Q. 何で登場竜物は全員ヤンデレキチガイしかいないの?
  世界の人々の殆どが負け組なのに、勝ち組でなければ死んでもいいとかサイコパスでは?
  何もかも手に入るのが当然だと思っていて、そうならないから許せないとか、己惚れ屋ばかりだよね?

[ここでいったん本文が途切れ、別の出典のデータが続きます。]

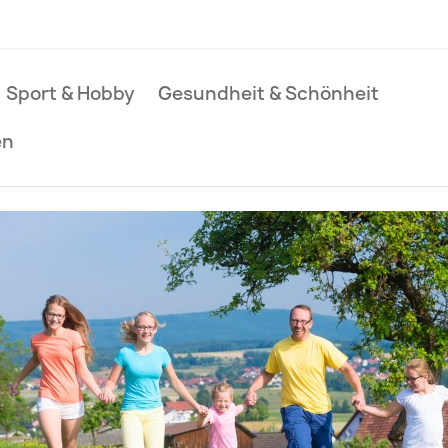
Sport & Hobby
Gesundheit & Schönheit
en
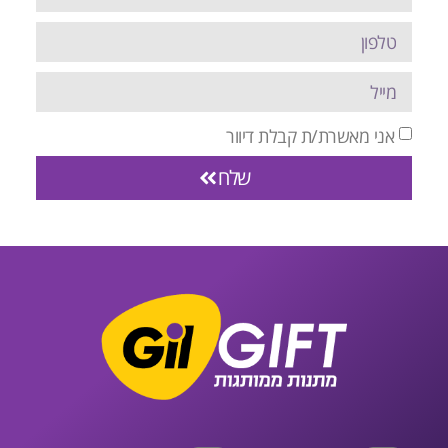
אני מאשרת/ת קבלת דיוור
שלח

A. それは人間の価値観の話です。竜の価値観においてはちょっと個性が強い普通の竜々です。
  寧ろ、無自覚な道化を全うする竜達より、自覚ある道化を演じる竜の方が異常です。
  プライドが高すぎるのが正常な価値観の種族で、他者は全て皇族貴族で自分達だけ最下層にする状況を自ら作り出し、それを子孫代々まで甘んじて受け入れている時点で完全なサイコパスです。
  勝ち組で当たり前の価値観が蔓延する世界で、自ら敗者を選び受け入れるのは、ちょっとしたマッドが今でも好青年に見えるキチガイと言えるでしょう。








ホーリービーフ教

A5ビーフは神具。
尚、神具は食べるもの。
この宗教は草食系男子には肩身の狭い宗教故に滅びました。
運動せずに食べ続ける信者がいたことも、滅びた遠因となっています。
現在は一部がスーパーホーリービーフ教として存続されていますが、その理念は肉だけに限らず「いっぱい食べる君が好き」と常に神様は言っているという、肉を愛した創立者の理念とは異なるものになっています。


女勇者のママ
その意志と環境があれば英雄になり得た人類の最高傑作の1つ。
仮に戦士として鍛えられていれば、当代最強の英傑として人類間の戦争に勝ち続け、国家を大きく統一する事も出来たが、父親の方針でお姫様として過保護に育てられた。
そもそも竜に対して全面戦争すれば、娘を竜から取り返せる可能性が少しでもあると信じられるだけの自負があった時点で、領主一族自体が異常なハイスペック。